Iran and the Arab world, however, represent the most consequential tests for Turkish foreign policy.
Historically, Iran and Turkey have maintained good relations, having not fought a war since 1638. This is partly because geography has usually prevented one side from dominating the other. Other factors—especially access to Iranian gas, trade routes, and markets—have ensured that the relationship remains positive in more recent years.
These positive feelings, however, don’t mean that Turkey has no problem with Iran developing a nuclear capability; rather, they mean that Ankara approaches the problem much differently than the West. Turkey has seen that embargoes do not work and that they disproportionately affect neighboring countries. It also believes that world governance, including as it relates to nuclear issues, is not fair and tends to give existing nuclear states a near-permanent monopoly over not only nuclear weapons but also peaceful uses of nuclear technologies. Turkey’s attempt to mediate between Iran and the West (in cooperation with Brazil) was thus an attempt to modify the current framework of governance rather than an attempt to buck the will of the West or of the UN Security Council.

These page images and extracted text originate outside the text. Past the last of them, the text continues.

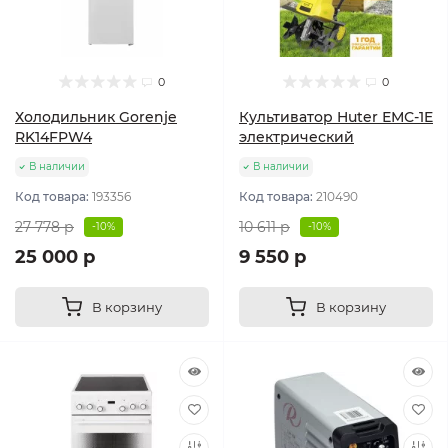
0
0
Холодильник Gorenje
Культиватор Huter ЕМС-1E
RK14FPW4
электрический
В наличии
В наличии
Код товара:
193356
Код товара:
210490
27 778 р
10 611 р
-10%
-10%
25 000 р
9 550 р
В корзину
В корзину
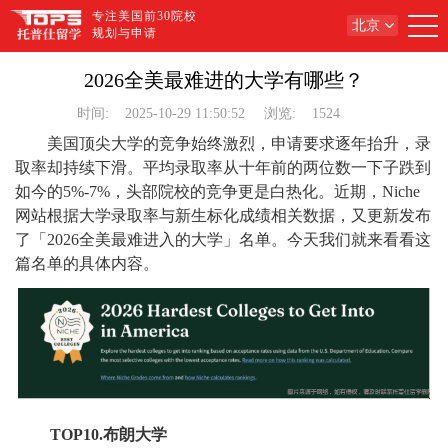
专注美国前30院校
北京
规划与申请
2026全美最难进的大学有哪些？
时间:
2025-10-29 11:50:52
浏览:
1524
美国顶尖大学的竞争始终激烈，申请要求逐年抬升，录
取率却持续下滑。平均录取率从十年前的两位数一下子跌到
如今的5%-7%，头部院校的竞争更是白热化。近期，Niche
网站根据大学录取率与新生标化成绩相关数据，又更新发布
了「2026全美最难进入的大学」名单。今天我们就来看看这
篇名单的具体内容。
TOP10.布朗大学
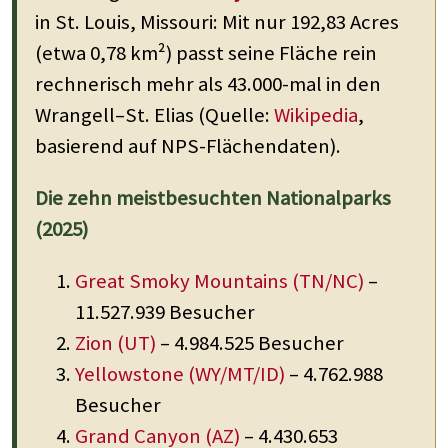
in St. Louis, Missouri: Mit nur 192,83 Acres
(etwa 0,78 km²) passt seine Fläche rein
rechnerisch mehr als 43.000-mal in den
Wrangell–St. Elias (Quelle:
Wikipedia
,
basierend auf NPS-Flächendaten).
Die zehn meistbesuchten Nationalparks
(2025)
Great Smoky Mountains (TN/NC)
–
11.527.939 Besucher
Zion (UT)
– 4.984.525 Besucher
Yellowstone (WY/MT/ID)
– 4.762.988
Besucher
Grand Canyon (AZ)
– 4.430.653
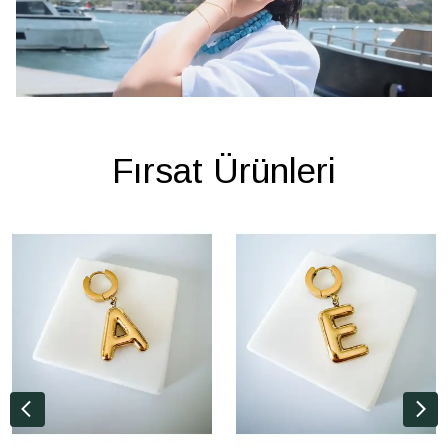
Fırsat Ürünleri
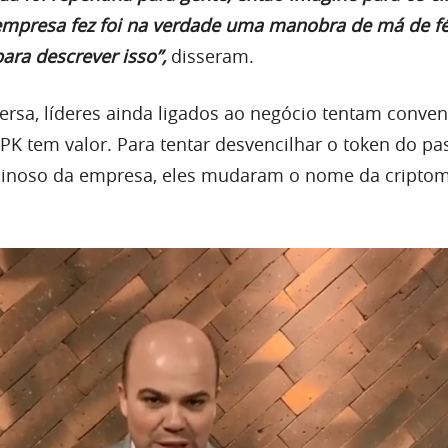
empresa fez foi na verdade uma manobra de má de f
ara descrever isso”,
disseram.
rsa, líderes ainda ligados ao negócio tentam conven
PK tem valor. Para tentar desvencilhar o token do p
inoso da empresa, eles mudaram o nome da cripto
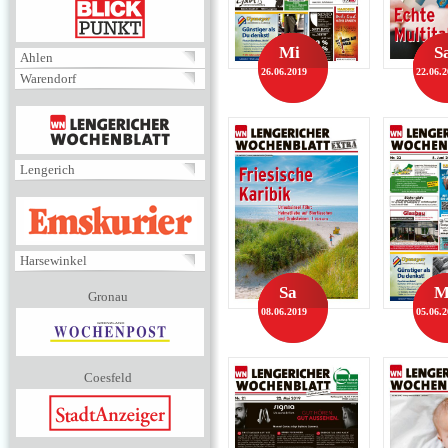
BLICKPUNKT
Mi
S
Ahlen
26.06.2019
22.06.
Warendorf
MENÜ
Lengerich
EMSKURIER
Harsewinkel
Sa
M
Gronau
08.06.2019
05.06.
Coesfeld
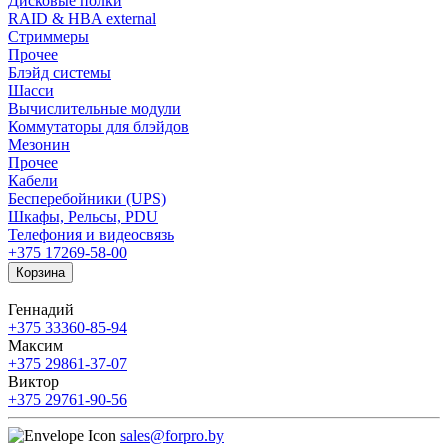
Дисковые полки
RAID & HBA external
Стриммеры
Прочее
Блэйд системы
Шасси
Вычислительные модули
Коммутаторы для блэйдов
Мезонин
Прочее
Кабели
Бесперебойники (UPS)
Шкафы, Рельсы, PDU
Телефония и видеосвязь
+375 17
269-58-00
Корзина
Геннадий
+375 33
360-85-94
Максим
+375 29
861-37-07
Виктор
+375 29
761-90-56
sales@forpro.by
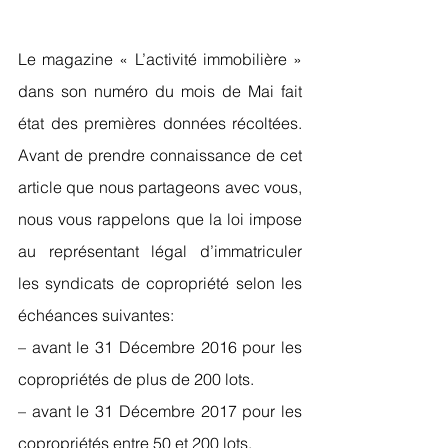
Le magazine « L’activité immobilière » 
dans son numéro du mois de Mai fait 
état des premières données récoltées. 
Avant de prendre connaissance de cet 
article que nous partageons avec vous, 
nous vous rappelons que la loi impose 
au représentant légal d’immatriculer  
les syndicats de copropriété selon les 
échéances suivantes:
– avant le 31 Décembre 2016 pour les 
copropriétés de plus de 200 lots.
– avant le 31 Décembre 2017 pour les 
copropriétés entre 50 et 200 lots.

Prior to this year, Turkey had been working hard to develop close relations with the countries of the Arab Middle East, all of which were ruled by authoritarian governments. The upheavals of the Arab Spring, however, placed the entire set of relationships under stress. Turkey had no difficulty in supporting change in Tunisia and Egypt; Egypt was seen as a conservative regime, unresponsive to the aspirations of the masses. In Libya and Syria, Turkey has been much slower to act. While it could be said that Turkish workers in these countries explain some of the hesitation, some also derives from the fact that Turkey did not wish to see the vast network of relations it had worked so hard to construct unraveled. In the end, Turkey gradually and reluctantly concluded that Qaddafi had to go, and it now seems to be moving toward a similar stance with regard to Syria. The new policy emerging from the Arab Spring will likely emphasize closer cooperation with Turkey’s traditional allies and friends.
Neither Islamic Nor Neo-Ottoman
Contemporary observers often ask whether Turkey is pursuing an Islamic or a neo-Ottoman policy. This concern misses the mark. The changes to Turkish foreign policy are not confined only to Turkish relations with Islamic countries; they also concern non-Islamic countries like China, Russia, and the Balkan states.
It is certainly true that many members of the current ruling elite in Turkey are personally religious, have limited exposure to the West, and feel more comfortable in countries that share similar traditions, customs, and religious practices. The current prime minister of Turkey, Recep Tayyip Erdogan, also enjoys mass appeal in the Arab world. None of this means, however, that Islamic prerogatives are the sole or primary basis on which Turkish foreign policy is made. Similarly, neither Ottoman nor cultural or ethnic ties are the primary motives for Turkish foreign policy. The Ottoman past remains in the past.
Rather, Turkey’s ascendance as a middle power is the result of global changes under way today—changes that call for Turkey’s allies to adjust their perceptions about its role in the world. Indeed these adjustments seem to be taking place already. The Western allies must emphasize consultations and consensus-building, while continuing to recognize that some policy differences are perfectly natural and to be expected. Turkey, for its part, will needs to gain a better appreciation of the limits of this new status, not to mention the boundaries of its allies’ patience.